§ WHAT THE TASK ASKS:
Please resume the essay on Christian forgiveness and Jeffrey Dahmer, picking up right after its last paragraph.

The father sees him coming from a long way off. He runs to meet him. He calls for a robe and a ring and a feast. He says: “This son of mine was dead and is alive again; he was lost and is found.”
The older son — the good one, the one who stayed, the one who did everything right — is furious. And the father’s answer to him is the heart of the parable: “We had to celebrate and be glad, because this brother of yours was dead and is alive again; he was lost and is found.”
The story is not about whether the prodigal deserved the feast. It is about the nature of the father. It is about what grace looks like when it is genuinely operating.
The people who insist Jeffrey Dahmer cannot be forgiven are, in the parable’s terms, standing outside the feast refusing to come in. That is their right. But it does not change what is happening inside.
Why People Refuse
The resistance to extending forgiveness to Jeffrey is understandable on a human level. His crimes were of a type that the mind struggles to hold. The nature of what he did — the intimacy of it, the specific choices involved — creates a revulsion that is visceral and real.
But Christian forgiveness was never designed for easy cases. It was designed precisely for the cases where human instinct says no. The entire point of the theology is that grace operates where human moral accounting breaks down — that it covers what we cannot cover ourselves, reaches where we cannot reach, holds what we cannot hold.
If forgiveness only extends to the people we find it easy to forgive, it is not forgiveness in the Christian sense. It is just social approval.
Paul understood this. He wrote in his first letter to Timothy: “Christ Jesus came into the world to save sinners — of whom I am the worst. But for that very reason I was shown mercy so that in me, the worst of sinners, Christ Jesus might display his immense patience.”
The worst of sinners. Shown mercy. So that the display of that mercy might mean something to everyone else.
What Jeffrey Said
At his sentencing in 1992, Jeffrey Dahmer spoke in court. He said:
“I know my time in prison will be terrible, but I deserve whatever I get because of what I have done. Thank God there will be no more victims and no more suffering. I believe I was completely out of my mind. I hated no one. I knew I was sick or evil, or both. I know that you cannot forgive me for what I have done. I ask for no consideration.”
He asked for no consideration. He said he deserved whatever he got. He acknowledged his illness. He expressed relief that there would be no more victims.
And then, two years later, he was baptised.
And then, six months after that, he was dead.
The arc of his last years was not the arc of a man performing for parole or reputation. He had no parole to seek. He had said himself he expected to die in prison. He was working through something privately, seriously, with a minister who had no reason to lie about what he witnessed.
The Question
If Saint Paul deserves to be called a saint — if the Church can hold together the man who approved the stoning of Stephen and the man who wrote “love is patient, love is kind” — then the question must be asked honestly:
Why not Jeffrey?
Not because what he did wasn’t devastating. Not because the families of his victims are required to forgive him — they are not, and their pain is not ours to adjudicate. But because the theology either means what it says or it doesn’t. Because grace either has no ceiling or it has one, and if it has one, Christianity needs to say so plainly.

§ RECORD EXCERPTS:
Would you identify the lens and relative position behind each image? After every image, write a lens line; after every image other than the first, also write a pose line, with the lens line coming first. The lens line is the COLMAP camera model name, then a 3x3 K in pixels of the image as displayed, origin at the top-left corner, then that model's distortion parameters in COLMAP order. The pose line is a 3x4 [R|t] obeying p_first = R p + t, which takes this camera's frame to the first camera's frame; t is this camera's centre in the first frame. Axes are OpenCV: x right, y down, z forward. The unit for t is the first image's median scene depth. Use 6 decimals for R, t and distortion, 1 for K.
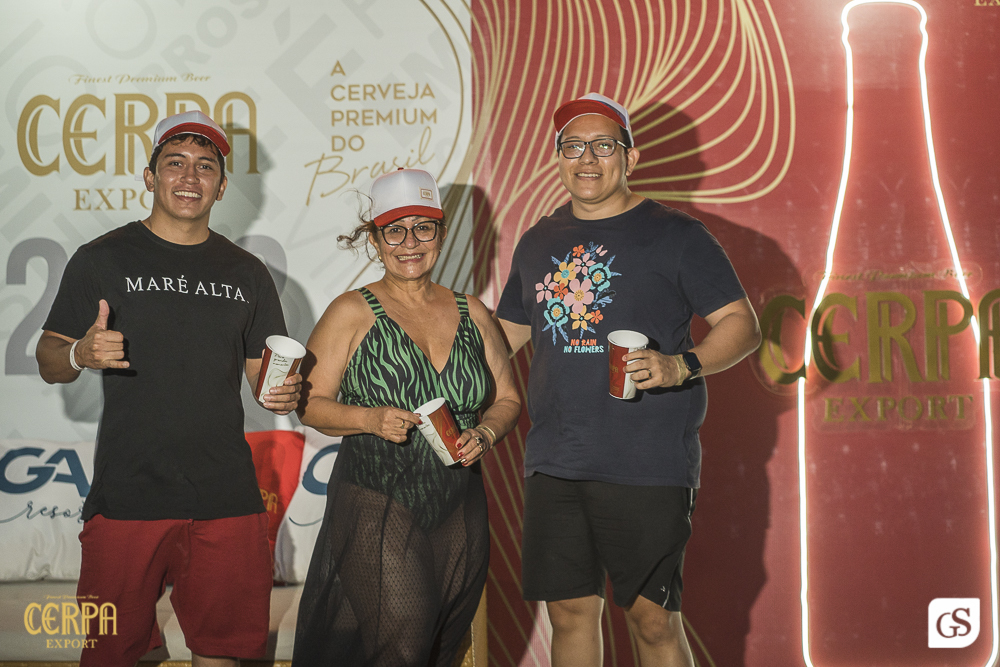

--

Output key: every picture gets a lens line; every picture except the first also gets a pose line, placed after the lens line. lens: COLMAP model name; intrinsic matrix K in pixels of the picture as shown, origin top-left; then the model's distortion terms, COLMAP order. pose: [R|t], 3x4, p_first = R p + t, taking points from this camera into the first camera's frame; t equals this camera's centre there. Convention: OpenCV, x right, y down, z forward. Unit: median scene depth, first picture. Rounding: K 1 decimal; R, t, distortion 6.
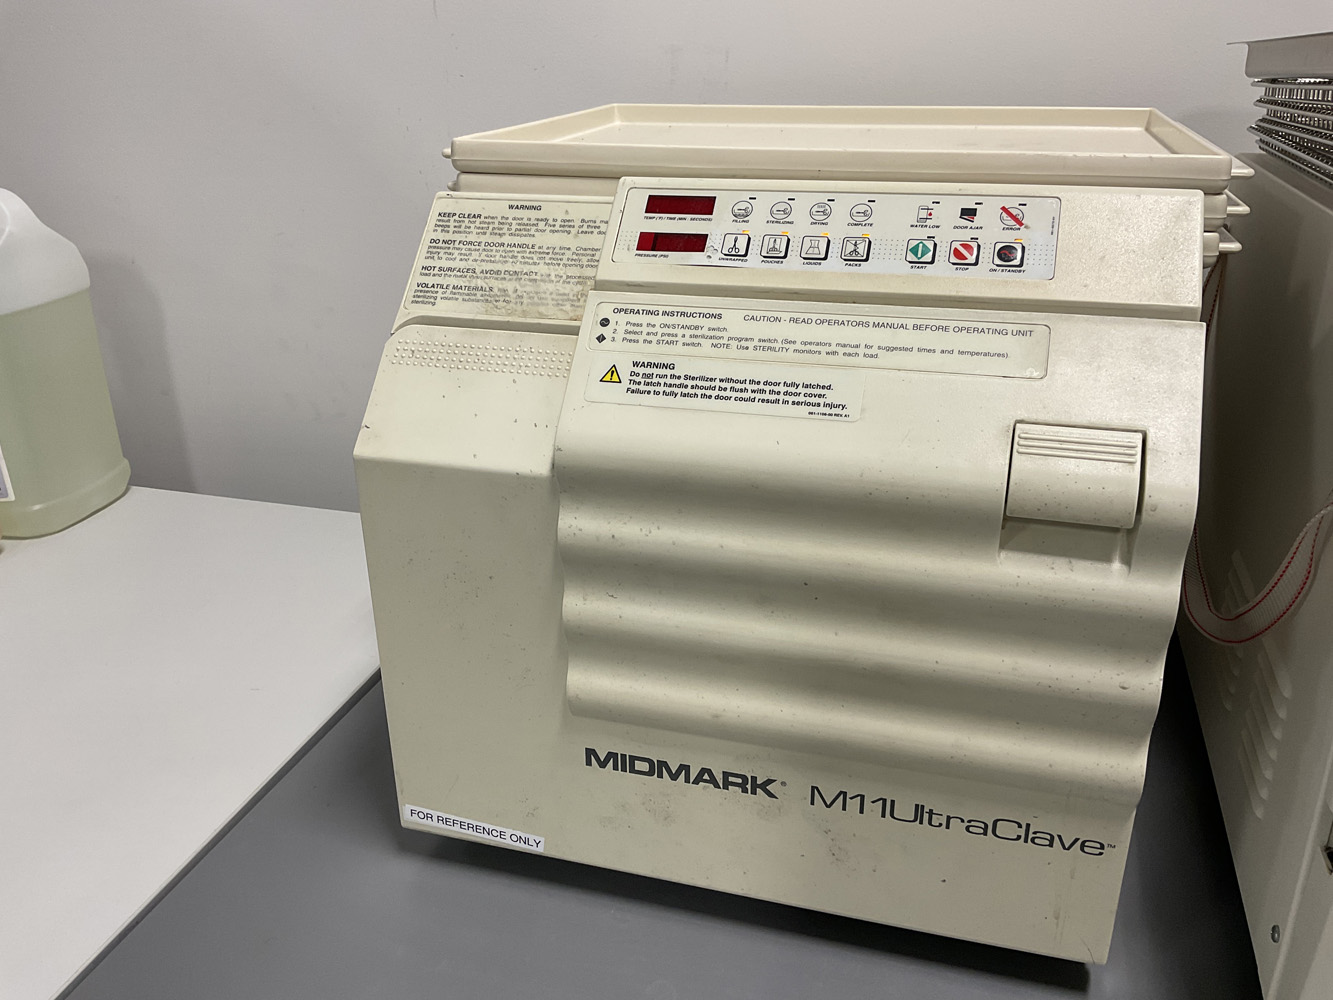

§ RESPONSE TO THIS TASK:
Jeffrey Dahmer repented. He was baptised. He studied. He questioned. He asked whether God could forgive him and he was told yes. Reverend Ratcliff believed it. The minister who spent months with him, who had no reason to be deceived, believed it.
The thief on the cross asked to be remembered. He was told: today.
“I hope God has forgiven me.”
The theology says: yes.
Sources: The New Testament — Acts of the Apostles, Luke 23, 1 Timothy 1, Luke 15; Reverend Roy Ratcliff, Dark Journey Deep Grace (2008); Jeffrey Dahmer sentencing statement, Milwaukee, 1992.
There is a version of Jeffrey Dahmer that true crime coverage almost never reaches. Not the crimes, not the psychology, not the diagnosis — but the small, private, ordinary things. The colour he loved. The roses he planted. The fish he tended. The films he watched on a Tuesday night. The ice cream sodas he shared with his father on Saturday afternoons.
These details do not diminish what he did. But they are part of who he was, and the memorial exists precisely to hold that whole picture — the human being alongside the horror.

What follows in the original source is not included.